E voi, carissimi Pio e Riccardo, nell’essere consacrati sacerdoti venite come immersi nell’amore di Cristo per esserne testimoni tra gli uomini testimoni. Senza l’Amore di Cristo il sacerdote è incomprensibile. Benedetto XVI, con l’enciclica Deus caritas est, tocca il cuore di Dio e la ragione ultima del nostro sacerdozio. Con questo Amore tutto in noi diventa chiaro. Mi sono rimaste scolpite nel cuore queste parole che il cardinale Suhard, arcivescovo nella Parigi degli anni Quaranta del secolo scorso, scriveva ai suoi sacerdoti: “Altri nella società moderna hanno scelto la gloria, il danaro, il piacere, altri consacrano e consumano la loro vita per la scienza, per il comando, per le conquiste. Il prete ha lasciato tutto, si è distaccato da tutti e tutto ha dato; egli rinuncia a ogni bene, rinuncia a se stesso. Una sola cosa rivendica per sé, e non cederà a nessun costo; un solo bene vuole con una forza ostinata: nella città umana egli ha scelto l’Amore… lo desidera per i suoi fratelli che son divenuti il suo unico bene”. Carissimi Pio e Riccardo questa è la sostanza del ministero presbiterale: l’Amore. L’amore è il cuore della Liturgia che siete chiamati a celebrare e a vivere con la comunità; l’amore è la ragione della vostra preghiera per la Chiesa e per coloro che saranno affidati alle vostre cure pastorali; l’amore è la ragione di quella comunione speciale che vi lega al presbiterio con il vescovo; l’amore è la ragione della vostra felicità.
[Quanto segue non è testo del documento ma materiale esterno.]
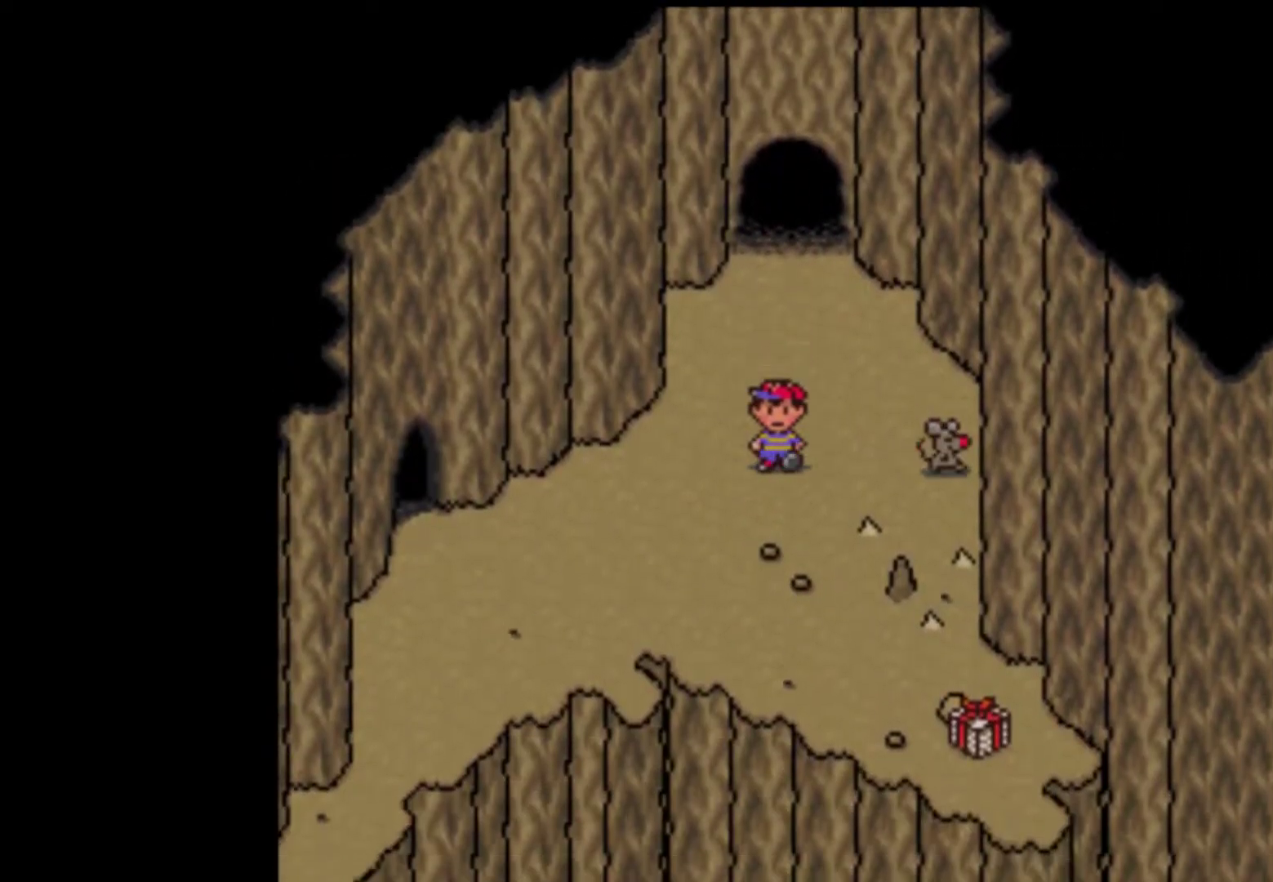
{"dt_ms": 500, "buttons": ["DPAD_DOWN", "DPAD_RIGHT"], "events": [[317, "DPAD_RIGHT", "down"]]}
Sì, la vostra felicità è conformarvi a Cristo.


E permettete che in questo santo giorno vi consegni l’immagine di un prete che ha vissuto il ministero sacerdotale come dono per gli altri: don Andrea Santoro. E’ il primo martire del Seminario Romano, dove voi avete vissuto questi ultimi anni della vostra formazione. Avete pregato nella stessa cappella, avete sostato davanti alla stessa immagine della Madonna della Fiducia, avete percorso gli stessi corridoi, abitato le stesse stanze. Come sapete è stato mio compagno e anch’io ho posto le lì le mie radici sacerdotali. Per me è divenuto un maestro. E lo sia anche per voi, carissimi Pio e Riccardo, anzi per noi tutti, cari confratelli nel sacerdozio. Don Andrea ci ha mostrato come amare, come vivere il nostro sacerdozio, come testimoniare la ricchezza di quell’amore che lo ha spinto fino ai confini della terra. E’ bello essere preti come don Andrea e, soprattutto, c’è bisogno di preti come lui perché solo così possiamo servire il Vangelo e placare le onde micidiali dell’egocentrismo e dell’orgoglio. Don Andrea ci ha mostrato l’indispensabilità di quell’eccesso di amore che solo può far passare il mondo all’altra riva, quella dell’amore. Solo un amore così rende ragione del Vangelo e della stessa nostra vita di sacerdoti.